Die gemeinsame Arbeit mit den Kollegen geht nun weiter mit der Entwicklung von Optimierungsmethoden für größere Bauwerke.

Testaufbau, bei dem textilbewehrter Beton im Designlabor von Chalmers geladen wird. Foto: Sebastian Almfeldt | Chalmers

„Da das UN-Umweltprogramm UNEP aufgrund von steigendem Wohlstand und Bevölkerungswachstum in den nächsten 40 Jahren mit einer Verdoppelung der gesamten Wohnfläche auf der Welt rechnet, müssen wir alles dafür tun, möglichst ressourcenschonend zu bauen die Klimaherausforderung, erklärt Karin Lundgren.
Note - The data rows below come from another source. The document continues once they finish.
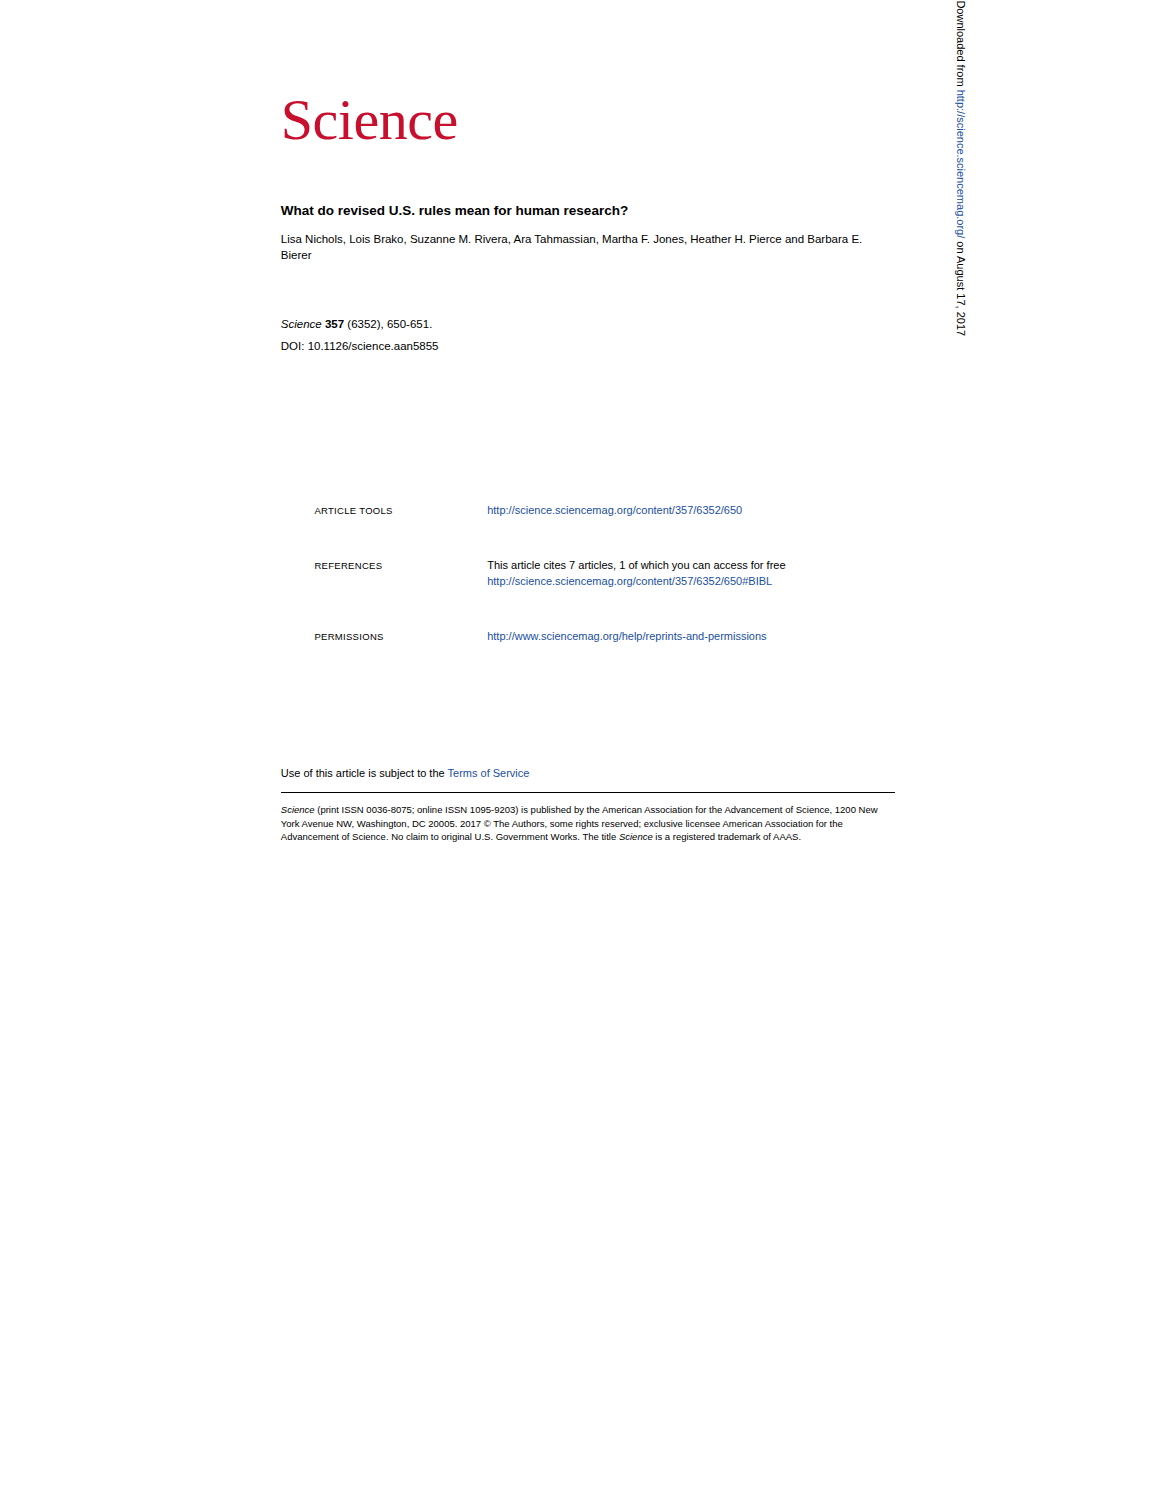Downloaded from http://science.sciencemag.org/ on August 17, 2017
Science
What do revised U.S. rules mean for human research?
Lisa Nichols, Lois Brako, Suzanne M. Rivera, Ara Tahmassian, Martha F. Jones, Heather H. Pierce and Barbara E. Bierer
Science 357 (6352), 650-651.
DOI: 10.1126/science.aan5855
| ARTICLE TOOLS | http://science.sciencemag.org/content/357/6352/650 |
| REFERENCES | This article cites 7 articles, 1 of which you can access for free http://science.sciencemag.org/content/357/6352/650#BIBL |
| PERMISSIONS | http://www.sciencemag.org/help/reprints-and-permissions |
Use of this article is subject to the Terms of Service
Science (print ISSN 0036-8075; online ISSN 1095-9203) is published by the American Association for the Advancement of Science, 1200 New York Avenue NW, Washington, DC 20005. 2017 © The Authors, some rights reserved; exclusive licensee American Association for the Advancement of Science. No claim to original U.S. Government Works. The title Science is a registered trademark of AAAS.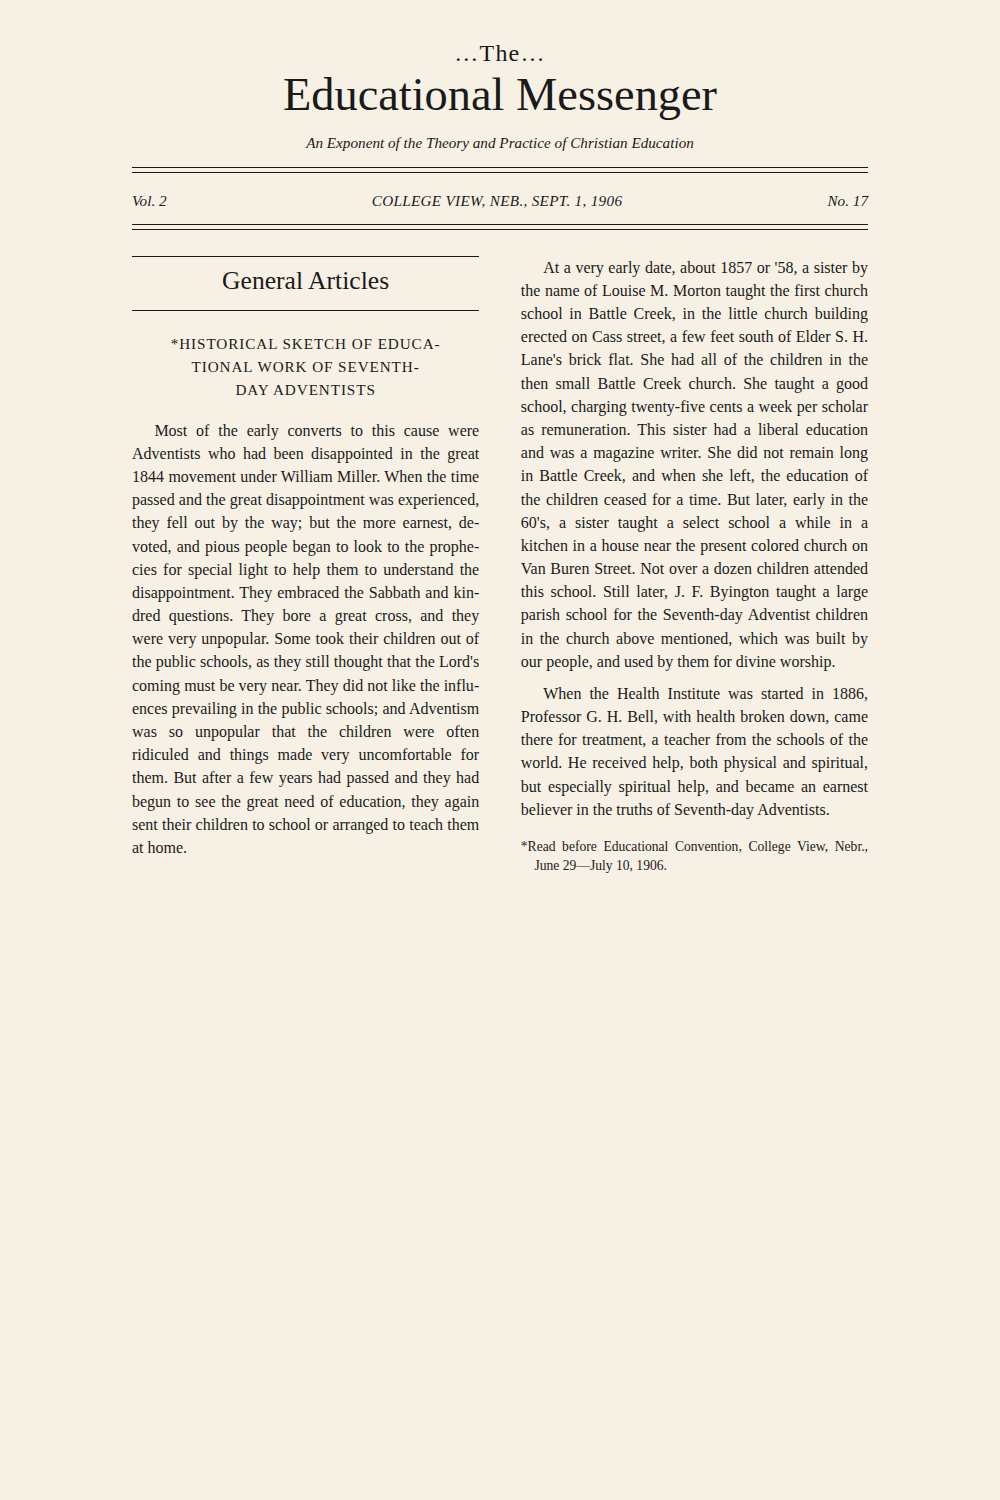…The…
Educational Messenger
An Exponent of the Theory and Practice of Christian Education
Vol. 2 COLLEGE VIEW, NEB., SEPT. 1, 1906 No. 17
General Articles
*HISTORICAL SKETCH OF EDUCA-
TIONAL WORK OF SEVENTH-
DAY ADVENTISTS
Most of the early converts to this cause were Adventists who had been disappointed in the great 1844 movement under William Miller. When the time passed and the great disappointment was experienced, they fell out by the way; but the more earnest, devoted, and pious people began to look to the prophecies for special light to help them to understand the disappointment. They embraced the Sabbath and kindred questions. They bore a great cross, and they were very unpopular. Some took their children out of the public schools, as they still thought that the Lord's coming must be very near. They did not like the influences prevailing in the public schools; and Adventism was so unpopular that the children were often ridiculed and things made very uncomfortable for them. But after a few years had passed and they had begun to see the great need of education, they again sent their children to school or arranged to teach them at home.
At a very early date, about 1857 or '58, a sister by the name of Louise M. Morton taught the first church school in Battle Creek, in the little church building erected on Cass street, a few feet south of Elder S. H. Lane's brick flat. She had all of the children in the then small Battle Creek church. She taught a good school, charging twenty-five cents a week per scholar as remuneration. This sister had a liberal education and was a magazine writer. She did not remain long in Battle Creek, and when she left, the education of the children ceased for a time. But later, early in the 60's, a sister taught a select school a while in a kitchen in a house near the present colored church on Van Buren Street. Not over a dozen children attended this school. Still later, J. F. Byington taught a large parish school for the Seventh-day Adventist children in the church above mentioned, which was built by our people, and used by them for divine worship.
When the Health Institute was started in 1886, Professor G. H. Bell, with health broken down, came there for treatment, a teacher from the schools of the world. He received help, both physical and spiritual, but especially spiritual help, and became an earnest believer in the truths of Seventh-day Adventists.
*Read before Educational Convention, College View, Nebr., June 29—July 10, 1906.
Mehr zum wissenschaftlichen Beitrag

Der Artikel Textile reinforced concrete members subjected to tension, bending, and in-plane loads: Experimental study and numerical analyses wurde in der Zeitschrift Construction and Building Materials veröffentlicht und  wurde von Adam Sciegaj, Sebastian Almfeldt, Fredrik Larsson und Karin Lundgren verfasst. Während der Studie waren die Autoren an der Technischen Universität Chalmers und der Technischen Universität Danzig in Polen tätig. Gabriel Edefors arbeitet auch an dem Doktorandenprojekt mit, das das Studium in Chalmers fortsetzt.

Die Forschungsprojekte, die die Grundlage des Artikels bilden, werden vom schwedischen Forschungsrat finanziert.